## Description of the task
Restate the data below word for word, and let no image into your version.

---------------

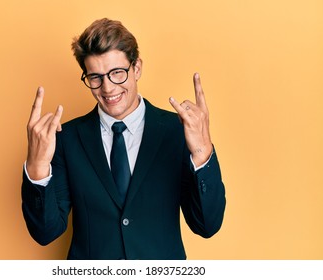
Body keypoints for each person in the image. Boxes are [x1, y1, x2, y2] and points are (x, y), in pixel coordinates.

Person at [22, 18, 226, 260]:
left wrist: (203, 153)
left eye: (117, 73)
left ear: (136, 68)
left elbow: (207, 225)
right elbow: (45, 232)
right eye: (95, 77)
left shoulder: (178, 131)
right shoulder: (66, 139)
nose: (107, 88)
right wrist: (37, 168)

---------------

## Response area
Body keypoints for each person in the image. Boxes are [x1, y1, x2, y2] and points are (x, y), in pixel coordinates.

Person at [22, 18, 226, 260]:
left wrist: (203, 153)
left eye: (117, 73)
left ear: (136, 68)
left elbow: (207, 225)
right elbow: (45, 232)
right eye: (95, 77)
left shoulder: (178, 131)
right shoulder: (66, 139)
nose: (107, 88)
right wrist: (37, 168)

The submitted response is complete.